## YOUR INSTRUCTIONS
Only lines with the word "referenced" are wanted; copy each of them from the listing below.

......

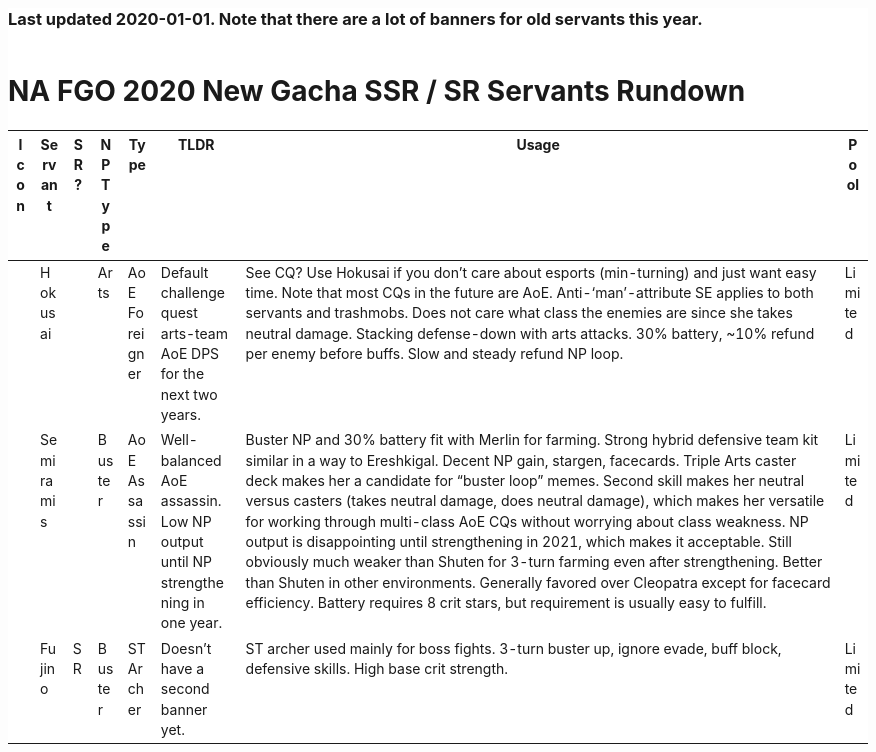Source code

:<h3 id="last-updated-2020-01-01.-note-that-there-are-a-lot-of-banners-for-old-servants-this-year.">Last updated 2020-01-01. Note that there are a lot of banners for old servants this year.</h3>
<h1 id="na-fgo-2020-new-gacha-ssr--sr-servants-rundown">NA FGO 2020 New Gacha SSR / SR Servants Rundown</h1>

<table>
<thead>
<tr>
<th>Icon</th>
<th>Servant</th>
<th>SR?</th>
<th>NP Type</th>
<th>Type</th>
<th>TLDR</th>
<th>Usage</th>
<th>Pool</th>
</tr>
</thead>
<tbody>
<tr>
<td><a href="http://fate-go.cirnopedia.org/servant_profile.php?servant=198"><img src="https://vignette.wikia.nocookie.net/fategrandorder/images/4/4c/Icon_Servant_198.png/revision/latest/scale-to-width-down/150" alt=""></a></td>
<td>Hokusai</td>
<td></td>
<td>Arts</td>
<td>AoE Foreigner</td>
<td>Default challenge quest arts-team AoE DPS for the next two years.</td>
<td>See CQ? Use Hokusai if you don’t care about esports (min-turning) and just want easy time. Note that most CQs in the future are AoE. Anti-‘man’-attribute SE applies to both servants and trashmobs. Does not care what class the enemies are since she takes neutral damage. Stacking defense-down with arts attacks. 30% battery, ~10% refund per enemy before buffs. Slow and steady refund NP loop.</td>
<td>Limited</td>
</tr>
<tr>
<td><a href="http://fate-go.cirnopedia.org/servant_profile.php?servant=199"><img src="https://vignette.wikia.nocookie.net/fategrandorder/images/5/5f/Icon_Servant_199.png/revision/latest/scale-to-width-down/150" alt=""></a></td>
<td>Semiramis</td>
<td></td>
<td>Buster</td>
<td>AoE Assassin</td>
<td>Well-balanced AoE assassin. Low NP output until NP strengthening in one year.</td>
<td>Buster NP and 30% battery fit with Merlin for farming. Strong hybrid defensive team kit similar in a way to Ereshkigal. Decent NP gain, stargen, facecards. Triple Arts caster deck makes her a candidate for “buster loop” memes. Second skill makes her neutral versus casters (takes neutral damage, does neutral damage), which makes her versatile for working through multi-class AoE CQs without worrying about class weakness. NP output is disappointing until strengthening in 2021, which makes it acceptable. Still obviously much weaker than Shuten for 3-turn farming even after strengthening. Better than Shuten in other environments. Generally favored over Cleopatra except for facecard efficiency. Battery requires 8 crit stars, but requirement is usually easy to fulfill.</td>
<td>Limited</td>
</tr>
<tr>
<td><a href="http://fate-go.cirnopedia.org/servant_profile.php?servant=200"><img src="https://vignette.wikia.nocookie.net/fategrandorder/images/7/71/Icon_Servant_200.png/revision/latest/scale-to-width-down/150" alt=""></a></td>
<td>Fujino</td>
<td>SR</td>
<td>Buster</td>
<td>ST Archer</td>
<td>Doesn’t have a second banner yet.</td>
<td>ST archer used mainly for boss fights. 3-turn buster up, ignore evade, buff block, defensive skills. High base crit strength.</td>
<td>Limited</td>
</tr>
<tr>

......

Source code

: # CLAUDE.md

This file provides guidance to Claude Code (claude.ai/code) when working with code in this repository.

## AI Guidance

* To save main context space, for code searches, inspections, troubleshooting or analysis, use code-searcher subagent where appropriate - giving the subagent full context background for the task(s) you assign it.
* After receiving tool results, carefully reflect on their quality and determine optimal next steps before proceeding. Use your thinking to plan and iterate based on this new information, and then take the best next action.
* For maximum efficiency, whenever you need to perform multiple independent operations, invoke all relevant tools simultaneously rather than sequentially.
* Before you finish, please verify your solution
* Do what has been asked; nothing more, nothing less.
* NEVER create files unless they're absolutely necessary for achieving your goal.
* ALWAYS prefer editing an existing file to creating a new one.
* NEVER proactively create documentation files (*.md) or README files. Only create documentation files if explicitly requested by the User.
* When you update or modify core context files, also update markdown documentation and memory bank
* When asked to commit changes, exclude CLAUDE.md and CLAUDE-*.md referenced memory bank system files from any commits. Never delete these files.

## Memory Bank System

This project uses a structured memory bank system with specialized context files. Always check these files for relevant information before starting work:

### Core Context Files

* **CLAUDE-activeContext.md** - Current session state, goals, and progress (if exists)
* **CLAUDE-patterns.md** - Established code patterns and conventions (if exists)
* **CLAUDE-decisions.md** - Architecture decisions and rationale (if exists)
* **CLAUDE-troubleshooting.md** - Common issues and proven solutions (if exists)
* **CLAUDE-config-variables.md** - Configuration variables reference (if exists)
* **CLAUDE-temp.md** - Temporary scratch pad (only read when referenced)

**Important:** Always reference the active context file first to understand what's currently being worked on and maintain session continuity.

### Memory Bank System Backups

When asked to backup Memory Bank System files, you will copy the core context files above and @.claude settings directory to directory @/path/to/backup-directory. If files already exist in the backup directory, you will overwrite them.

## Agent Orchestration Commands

......

## SOLUTION
* When asked to commit changes, exclude CLAUDE.md and CLAUDE-*.md referenced memory bank system files from any commits. Never delete these files.
* **CLAUDE-temp.md** - Temporary scratch pad (only read when referenced)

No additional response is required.